Our pleasure, Carlos! Glad to add North Carolina to your Midwest Assault. :ss
Enjoy those smokes... you guys in FL are A-OK. :tu


----------



## TimButz2 (Jan 5, 2007)

SmokeyJoe said:


> Our pleasure, Carlos! Glad to add North Carolina to your Midwest Assault. :ss
> Enjoy those smokes... you guys in FL are A-OK. :tu


Enjoy the goods Carlos, another East Coaster(NY) who joined up with the Midwest assault team.


----------



## White97Jimmy (May 12, 2006)

Hope you enjoy the bomb!

(PS- I waited in a 3 hour line for that vacuum...yes, I'm that crazy!)


----------



## DriftyGypsy (May 24, 2006)

Carlos as my daughter would say....

You been *TOTALLY PWNED...

:ss:ss:ss:ss:ss
*


----------



## Old Sailor (Jul 27, 2006)

Oh Carlos...it ain't over yet!!!!


----------



## Blueface (May 28, 2005)

Old Sailor said:


> Oh Carlos...it ain't over yet!!!!


This is now sick!!!
I got a box today from Canada.
Seems Midwest/Canada, all in the same area I guess.
Freaking collaboration with other countries.
I give up.
White flag waiving.


----------



## nozero (Jul 7, 2007)

What an obliteration! 
:tu


----------



## sailchaser (Jun 16, 2007)

That a beautiful sight


----------



## Blueface (May 28, 2005)

*Re: Midwest/Canada takes out South Florida!!!*

Doesn't end.
I guess I need to change the title to Midwest and Canada as they have enlisted some of the those folks from across the border.
Bastages!:r
Got this in the mail today from DragonMan, to add to the continued destruction.
Thanks Nick. Seems I can't even hide in Canada.


----------



## Smoked (Apr 12, 2007)

*Re: Midwest takes out South Florida!!! PHOTOS*



Blueface said:


> Here is the devastation to put it mildly:
> 
> 
> 
> ...


Holy Shit!


----------



## DragonMan (Dec 29, 2006)

Enjoy Carlos, you deserve it!! :tu :tu

:ss


----------



## Troop_lee (Aug 10, 2007)

Blueface said:


> This is now sick!!!
> I got a box today from Canada.
> Seems Midwest/Canada, all in the same area I guess.
> Freaking collaboration with other countries.
> ...


Never Give UP!


----------



## White97Jimmy (May 12, 2006)

Troop_lee said:


> Never Give UP!


You heard it from the man himself...its over. We won.


----------



## Blueface (May 28, 2005)

White97Jimmy said:


> You heard it from the man himself...its over. We won.

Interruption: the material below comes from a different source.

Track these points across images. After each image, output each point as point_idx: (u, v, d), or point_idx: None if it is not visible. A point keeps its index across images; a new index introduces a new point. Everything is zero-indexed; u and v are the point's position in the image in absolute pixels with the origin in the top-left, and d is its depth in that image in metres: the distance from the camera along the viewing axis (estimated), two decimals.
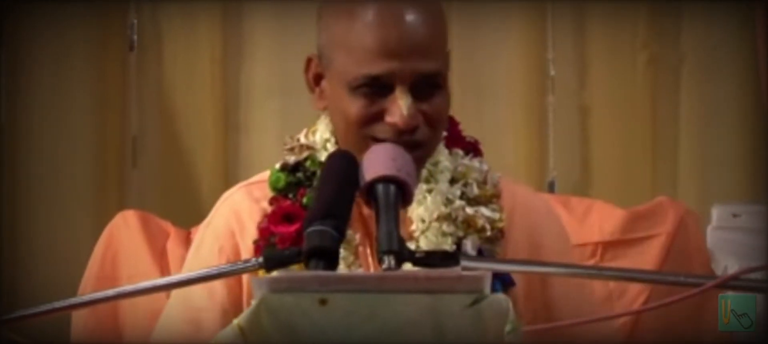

Bastages picked on a person weak at this time, on "happy" pills.
Bullies!!!

They were like freaking lions.
Found the weakest or the sick in the herd and went for the kill.
Picking on the sick.
How low.


----------



## DETROITPHA357 (Jul 8, 2006)

Blueface said:


> Bastages picked on a person weak at this time, on "happy" pills.
> Bullies!!!
> 
> They were like freaking lions.
> ...


Thats how we do, why not hit'em when there down so they can bring them back up.


----------



## RPB67 (Mar 26, 2005)

Looks like they are getting you back and getting you back good.

Great hit....:chk


----------



## sailchaser (Jun 16, 2007)

DETROITPHA357 said:


> Thats how we do, why not hit'em when there down so they can bring them back up.


NEXT:gn:gn:gn


----------